The API plan matrix that has emerged as part of Twitter’s pricing page provides a view of the unfolding plan for the social media platform.

The Twitter API plan doesn’t show the entire scope, as it doesn’t cover the streaming layer of the API, but it does provide an important first step towards bringing coherence to how developers can access the API, and pay for premium levels of access. This conversation isn’t just about Twitter making money or Twitter charging for access to our data, this is about Twitter taking control over who has access to our data, and the platform. It is up to Twitter whether or not they focus on revenue, or the needs of end-users, something that we will only realize as their API plan continues to unfold.

This is the layer where Twitter will begin to reign in bots, and other malicious activity, but it is something that won’t be easy, and undoubtedly cause a lot of pain and frustration for developers, and end-users. It is something they should have done a long time ago, but as we are seeing play out with Facebook, to incentivize the growth their investors and shareholders desired, these platform needed to look the other way at the API management layer.
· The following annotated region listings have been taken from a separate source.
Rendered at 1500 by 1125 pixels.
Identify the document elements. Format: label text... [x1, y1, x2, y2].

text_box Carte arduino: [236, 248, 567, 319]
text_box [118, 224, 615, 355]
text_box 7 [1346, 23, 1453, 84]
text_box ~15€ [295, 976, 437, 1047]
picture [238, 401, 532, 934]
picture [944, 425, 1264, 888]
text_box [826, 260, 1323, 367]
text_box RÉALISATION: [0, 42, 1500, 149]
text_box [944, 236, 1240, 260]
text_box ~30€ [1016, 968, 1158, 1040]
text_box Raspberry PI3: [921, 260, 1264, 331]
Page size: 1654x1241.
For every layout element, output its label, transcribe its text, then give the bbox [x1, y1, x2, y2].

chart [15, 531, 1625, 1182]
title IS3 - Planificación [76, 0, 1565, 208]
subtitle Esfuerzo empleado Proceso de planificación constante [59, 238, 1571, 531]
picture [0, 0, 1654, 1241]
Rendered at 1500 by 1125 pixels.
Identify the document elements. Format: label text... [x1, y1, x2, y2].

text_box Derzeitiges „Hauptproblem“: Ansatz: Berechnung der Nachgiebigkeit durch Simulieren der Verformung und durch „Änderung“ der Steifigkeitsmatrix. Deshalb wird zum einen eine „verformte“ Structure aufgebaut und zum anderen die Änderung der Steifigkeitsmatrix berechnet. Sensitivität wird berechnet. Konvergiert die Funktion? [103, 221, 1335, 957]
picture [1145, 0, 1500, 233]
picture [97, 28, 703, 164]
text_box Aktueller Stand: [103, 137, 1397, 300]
To achieve the eyeballs, clicks, and engagements they desired, it required them to ignore harassment, bots, and other forms of abuse that occurs. Twitter is different than Facebook, because it is primarily a public platform, but the lack of a plan at the API management layer, has had a similar impact.

I’ll keep an eye on where Twitter is headed with all of this. While I’m concerned for how they’ll prioritize the needs of end-users and developers, It makes me happy to see them putting a plan in place at the API management level. Twitter has operated for too long without a plan, and without a clear path for serious applications built on the platform to grow and evolve. I’ll keep an eye out for continued examples of Twitter restricting access to our own data, and call them out when they lean to heavily towards revenue generation. While it is a decade too late, I have to commend them for putting their API plan in place, and begin the messy work of reigning in API access to the platform.